If investigators can prove General Motors knew about the now widely publicized ignition switch safety defect when testifying during its 2009 bankruptcy, the company may be held accountable for fraud against the court, according to a report from Bloomberg Businessweek.
U.S. Bankruptcy Judge Robert Gerber said if GM “knew about the switch problem and intended to keep it from me, that might constitute fraud on the court,” at a hearing in Manhattan yesterday. Additionally, if plaintiffs suing the automaker because their vehicle lost value due to the ignition switch recall can prove this, they may have a stronger case than they currently do, Gerber also noted.

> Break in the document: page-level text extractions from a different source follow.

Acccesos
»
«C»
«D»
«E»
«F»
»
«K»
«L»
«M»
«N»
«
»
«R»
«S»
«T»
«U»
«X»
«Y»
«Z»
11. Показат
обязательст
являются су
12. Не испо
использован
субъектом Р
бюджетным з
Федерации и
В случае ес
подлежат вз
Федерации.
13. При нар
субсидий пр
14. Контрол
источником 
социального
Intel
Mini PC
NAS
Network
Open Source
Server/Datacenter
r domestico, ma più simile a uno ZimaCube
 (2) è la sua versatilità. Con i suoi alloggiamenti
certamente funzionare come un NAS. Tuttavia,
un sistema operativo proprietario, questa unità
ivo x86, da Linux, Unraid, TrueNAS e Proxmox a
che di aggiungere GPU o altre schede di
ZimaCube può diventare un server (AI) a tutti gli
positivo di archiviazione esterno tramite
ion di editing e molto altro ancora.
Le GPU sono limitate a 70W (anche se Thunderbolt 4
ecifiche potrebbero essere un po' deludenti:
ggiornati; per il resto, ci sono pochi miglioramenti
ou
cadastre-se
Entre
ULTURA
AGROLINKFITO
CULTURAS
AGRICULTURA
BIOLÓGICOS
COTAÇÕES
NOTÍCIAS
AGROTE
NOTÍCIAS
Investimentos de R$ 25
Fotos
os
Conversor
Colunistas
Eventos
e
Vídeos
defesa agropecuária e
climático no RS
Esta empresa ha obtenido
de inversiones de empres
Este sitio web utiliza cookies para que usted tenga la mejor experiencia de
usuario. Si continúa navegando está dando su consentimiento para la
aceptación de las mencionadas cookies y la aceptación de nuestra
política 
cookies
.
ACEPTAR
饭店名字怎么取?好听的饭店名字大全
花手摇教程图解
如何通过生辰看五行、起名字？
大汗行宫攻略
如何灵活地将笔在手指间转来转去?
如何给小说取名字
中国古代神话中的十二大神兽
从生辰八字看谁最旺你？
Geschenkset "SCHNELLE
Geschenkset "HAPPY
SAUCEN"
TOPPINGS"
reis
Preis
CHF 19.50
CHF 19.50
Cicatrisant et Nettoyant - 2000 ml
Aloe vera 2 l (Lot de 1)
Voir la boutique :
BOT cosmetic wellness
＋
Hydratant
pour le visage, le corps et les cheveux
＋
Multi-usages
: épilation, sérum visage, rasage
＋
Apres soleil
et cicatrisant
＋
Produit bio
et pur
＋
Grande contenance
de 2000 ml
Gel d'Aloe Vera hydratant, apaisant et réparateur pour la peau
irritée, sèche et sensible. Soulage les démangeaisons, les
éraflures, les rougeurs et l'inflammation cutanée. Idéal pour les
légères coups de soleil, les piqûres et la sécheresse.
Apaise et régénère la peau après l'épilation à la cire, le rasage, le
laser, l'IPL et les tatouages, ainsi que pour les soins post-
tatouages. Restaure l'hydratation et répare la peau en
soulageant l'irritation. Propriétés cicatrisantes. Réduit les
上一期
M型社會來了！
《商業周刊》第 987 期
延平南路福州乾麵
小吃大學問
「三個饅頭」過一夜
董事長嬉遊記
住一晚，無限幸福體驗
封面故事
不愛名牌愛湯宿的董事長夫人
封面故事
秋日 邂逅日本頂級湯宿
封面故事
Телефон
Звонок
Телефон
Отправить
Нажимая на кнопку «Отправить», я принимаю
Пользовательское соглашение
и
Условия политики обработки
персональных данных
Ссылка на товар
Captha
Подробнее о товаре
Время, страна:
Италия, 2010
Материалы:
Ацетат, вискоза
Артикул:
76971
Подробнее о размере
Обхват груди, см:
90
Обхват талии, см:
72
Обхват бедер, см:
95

Then CEO of GM, Fritz Henderson, said he “did not know anything about it (the ignition switch),” in an email to Bloomberg. If lawyers can prove he did in fact know about it in 2009, GM may face an expensive penalty. One lawyer representing plaintiffs in a fallen car-price suit has demanded $10 billion for car owners who weren’t injured in accidents, but just have Cobalts and Ions with lowered resale value.
Gerber didn’t accuse anyone at GM of deceiving him during its restructuring in 2009, and instead said he was offering a hypothesis on how customers in lost resale value suits could win their case. He was the same judge who freed GM of any accountability for defective products that were produced pre-2009 under the guidance of ‘Old GM’.
Lawyers representing car owners say Gerber’s 2009 ruling lifting GM’s accountability doesn’t apply to them because the automaker was aware of the defect and didn’t tell customers at the time of the bankruptcy. Anton Valukas probe of GM indicated none of the senior executives at the time knew about the faulty switch.
Gerber yesterday met with lawyers filing about 90 different lawsuits on behalf of GM customers with vehicles they say have lost their value. He is tasked with deciding whether or not to allow the cases to proceed or to bar the larger claims. Gerber won’t hold another hearing on the matter until Sept. 15 or later, a GM timetable indicated.